July 3, 2014

Editorial: On drinking, teach, don't ban

The debate over the use of alcohol in the United States continues, as a study released recently indicates that 88,000 people died from excessive drinking between 2006 and 2010.

Extremists see that number as a call for more regulation or even a total ban, while moderates point to history as a counter.

The statistics were compiled by the Washington State Department of Health and endorsed by the U.S. Centers for Disease Control and Prevention. They say that 70 percent of the deaths claimed people between ages 20 and 64 and actually amount to 10 percent of deaths in that age category in that time.

The deaths were from health effects, car crashes, violence and drowning. The health effects were mainly — but not exclusively — from heart or liver disease.

The study’s proponents point out that the deaths resulted in more than just the toll of heart-breaking loss felt by people close to the victims.

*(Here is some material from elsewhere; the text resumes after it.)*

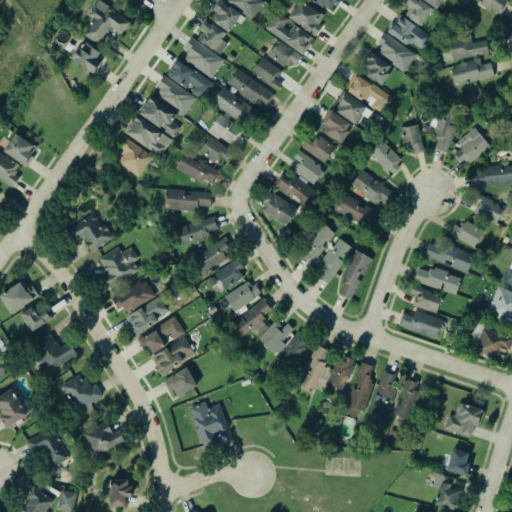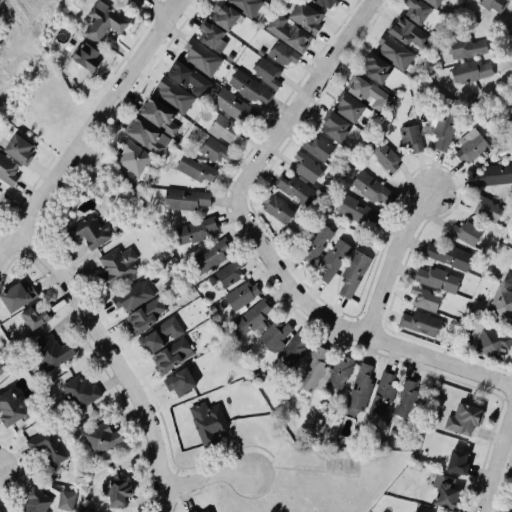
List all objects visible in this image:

They also robbed America of productive people contributing to the national and local economies.

Surely, such numbers argue for some kind of action. More attention needs to be paid to the negative aspects of alcohol use — especially alcohol abuse. But, as for an out-and-out ban, that has not proven effective.

For one thing, let’s remember the U.S. Constitution: Government must tread very lightly and carefully in banning anything.

Alcohol can have positive personal, social and, in small doses, even health benefit. To ban something because of the abuses of the relative few would be entering dark territory.

And history reminds us of the mayhem that can result from overzealousness in such matters.

Prohibition was undertaken beginning with the Volstead Act in 1920 in a constitutional ban on the sale, production, importation and transportation of all alcoholic beverages. It was mandated by the 18th Amendment to the Constitution.

Many of the movies and television shows we’ve enjoyed over the years had to do with the tumultuous period of prohibition. Eliot Ness, Al Capone and Frank Nitty, among others, became household words during Prohibition and much later, thanks to the foolhardy act of banning alcoholic beverages.